Amanda Gassé for Zondits, January 11, 2015. Image credit: Layer Design

Wearable technology has taken a big step into 2016 by integrating the Internet of Things with each individual’s environmental consciousness. London designer Benjamin Hubert partnered with Carbon Trust to produce Worldbeing, a Fitbit-like wearable that can track an individual’s carbon footprint. While Worldbeing is still a prototype, it translates the elusive concept of an individual’s carbon footprint into real and trackable information. The wristband calculates its wearer’s carbon usage by connecting to data sources to generate individual maps of consumption. Worldbeing wearers will be encouraged to lower their carbon scores via competitions with other users and rewards linked to local businesses through an accompanying app. And there’s more feel-good news about this future wearable: Hubert designed the wristband to be injection-molded from recycled discarded devices. In the not-so-distant future, wearable technology will be able to tell us exactly how our actions impact the well-being of the planet.


A Fitbit-Like Wearable That Tracks Your Carbon Footprint

Slate, October 12, 2015

Hoping to tap into the same obsessive impulse that drives the quantified-self movement, London-based designer Benjamin Hubert’s Layer design agency is working with U.K.-based Carbon Trust, which helps organizations and governments around the world reduce carbon emissions, to develop Worldbeing, a Fitbit-like wearable and app that would help individuals monitor their carbon footprints.

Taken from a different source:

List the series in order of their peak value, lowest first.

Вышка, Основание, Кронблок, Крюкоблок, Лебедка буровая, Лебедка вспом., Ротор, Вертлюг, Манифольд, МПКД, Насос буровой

There has never been a better time to use design as a tool to create meaningful conversation around our personal responsibility to make changes to our lifestyles to stop global warming. We desperately need a platform that helps the world to understand what our personal carbon footprint is and why we should be decreasing it in an accessible manner that has a high level of engagement.

-Benjamin Hubert

Worldbeing – a wearable for the world from Benjamin Hubert on Vimeo.

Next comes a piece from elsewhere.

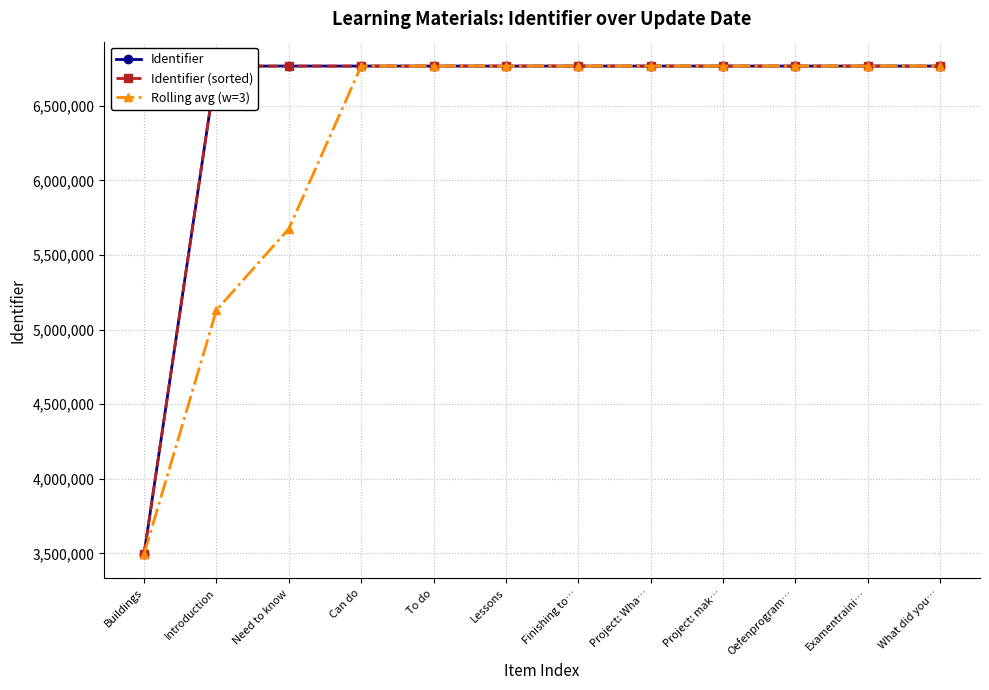

True or false: Identifier has a value of 9341604.5 at Finishing to….

False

While Worldbeing is only in the concept stage, the designers anticipate that “the near future will be a place of accountability,” with businesses listing the carbon footprints of their products and services. More transparent data could eventually allow Worldbeing to track food, home energy consumption, shopping, and travel using Apple Pay–like contactless wireless payments that operate using ECG sensors. The data collected from these payments would then be used to calculate carbon usage. Worldbeing could also partner with the databases of existing services and apps such as Moven to track real-time purchases, Google Maps to track travel, and MyFitnessPal to track food consumption.